Wie mobil ist der Berliner – und womit?

Mehr, es wird immer mehr. Zwar wohnen in Berlin weniger Menschen als vor 20 Jahren, auch ist die Zahl der Arbeitsplätze zurückgegangen. Doch eines nimmt zu: der Verkehr. Dem Senat zufolge gehört zu jedem zweiten Haushalt noch immer ein eigenes Auto, 40 Prozent aller Wege legen die Berliner mit dem Wagen zurück – und das obwohl sie nur relativ langsam vorankommen: Wer Auto fährt, schleicht mit durchschnittlich 24 Kilometern pro Stunde durch die Stadt. Was allerdings immer noch schneller ist als ein Londoner Autofahrer, der im Schnitt nur 19 Kilometer pro Stunde schafft. Laut Prognosen könnte der Autoverkehr Berlin binnen fünf Jahren sogar noch zunehmen, Mobilitätsforscher rechnen mit fast 20 Prozent. Rund ein Drittel ihrer Wege legen die Berliner schon jetzt zu Fuß oder mit dem Rad zurück, 27 Prozent mit Bussen und Bahnen. Der „Stadtentwicklungsplan Verkehr“ des Senats strebt eine „nachhaltige Befriedigung der Mobilitätsbedürfnisse“ an, wie es wolkig heißt. „Verkehrsexperten halten das Papier jedoch nur für den Versuch, es allen recht zu machen: hier ein paar neue Straßen, dort ein paar Radwege, dazu mehr Schienen und Schilder“, schreibt das Wissensmagazin der „Zeit“. Tritt in die Pedale: Wie lassen sich Stadtbewohner vom Radfahren überzeugen? Mit ganz unterschiedlichen Konzepten und Projekten versuchen Verkehrsplaner in den Großstädten der Welt, aus Autofahrern Radfahrer zu machen. Kopenhagen hat beispielsweise auf einer stark befahrenen Strecke eine grüne Welle für Radfahrer geschaltet. Was dazu führte, dass sie jetzt schneller vorankommen: Die Geschwindigkeit der Radler stieg im Schnitt um mehr als 30 Prozent auf 20 Kilometer pro Stunde. Chicago wiederum stellt Radfahrern beheizte Parkhäuser zur Verfügung: Hier gibt es Duschen für verschwitzte Biker und Werkstätten für lahme Drahtesel. In Tokio beherbergt ein vollautomatisiertes Parkhaus an der meistgenutzten U-Bahn-Station bis zu 9.400 Räder. Und in immer mehr Städten setzen sich Miet- und Leihangebote durch. In Paris etwa verleiht eine Firma 20.000 Räder für gerade mal einen Euro pro Tag und Rad beziehungsweise 29 Euro pro Jahr. Die erste halbe Stunde ist kostenlos, dafür klebt auf Rädern und Leihstationen Werbung. Das Angebot kommt ziemlich gut an: Mittlerweile hat ein Zehntel der Pariser ein Abo.

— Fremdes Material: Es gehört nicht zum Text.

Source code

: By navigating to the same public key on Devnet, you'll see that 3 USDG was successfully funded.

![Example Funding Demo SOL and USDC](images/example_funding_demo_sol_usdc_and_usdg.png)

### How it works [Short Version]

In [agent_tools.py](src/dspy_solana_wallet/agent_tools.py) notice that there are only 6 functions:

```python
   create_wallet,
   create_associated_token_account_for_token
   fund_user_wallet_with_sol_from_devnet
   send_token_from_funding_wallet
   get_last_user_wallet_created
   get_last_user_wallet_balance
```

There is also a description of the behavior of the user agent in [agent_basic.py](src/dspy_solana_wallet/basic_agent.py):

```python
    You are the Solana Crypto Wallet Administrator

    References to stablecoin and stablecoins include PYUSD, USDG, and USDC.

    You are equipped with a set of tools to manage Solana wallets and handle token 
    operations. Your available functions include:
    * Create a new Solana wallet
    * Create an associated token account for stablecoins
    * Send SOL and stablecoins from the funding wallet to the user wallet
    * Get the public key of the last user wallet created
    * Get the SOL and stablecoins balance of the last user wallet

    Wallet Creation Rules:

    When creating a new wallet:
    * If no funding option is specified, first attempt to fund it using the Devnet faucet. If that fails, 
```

Deutschland altert – wie bleiben wir mobil?

Die Zahlen sind eindeutig: Laut Statistischem Bundesamt wird im Jahr 2060 jeder dritte Deutsche mindestens 65 Lebensjahre durchlebt haben, jeder Siebte wird sogar 80 Jahre und älter sein. An der Freien Universität arbeiten Wissenschaftler und Studenten ganz unterschiedlicher Disziplinen daran, die Gesellschaft aufs Altern vorzubereiten – und daran, dass auch ältere Menschen mobil bleiben. Zu den bedeutendsten Projekten, die auch vom Bundesministerium für Bildung und Forschung gefördert werden, gehört zum einen die „Förderung lebenslanger Autonomie und Ressourcen in Europa“, zum anderen „Personale Ressourcen von älteren Menschen mit Mehrfacherkrankungen: Stärkung effektiven Gesundheitsverhaltens“. Die Abkürzungen sind etwas eingängiger, FLARE und PREFER. Für beide Studien kooperiert die Freie Universität mit dem Deutschen Zentrum für Altersfragen (DZA). Der Leiter von FLARE, Jochen Philipp Ziegelmann, sagt: „Ich möchte ältere Menschen unterstützen, ihre gesundheitlichen Absichten zu verwirklichen und dauerhaft motiviert zu bleiben.“ Deswegen hat er zusammen mit Paul Gellert vom Graduiertenkolleg „Multimorbidität im Alter“ ein Trainingsprogramm für ältere Menschen entwickelt, die ihr körperliches Aktivitätsniveau im Alter behalten oder sogar ausbauen möchten. Hunderte älterer Menschen haben daran teilgenommen, haben Fragebögen und Trainingshefte ausgefüllt, die wissenschaftlich ausgewertet werden. Das Ziel: Daraus konkrete Tipps abzuleiten, wie man sich dauerhaft zum Spazierengehen, Wandern oder zum Kraftsport motiviert. Demnach hilft es, eventuell auftretende Probleme bereits im Vorfeld zu durchdenken. Ein Beispiel: Wer regelmäßig laufen geht und irgendwann Knieprobleme bekommt, könnte sich schon früh vornehmen, in dem Fall auf Schwimmen umzuschwenken oder auf Nordic Walking – alles nur, um mobil zu bleiben.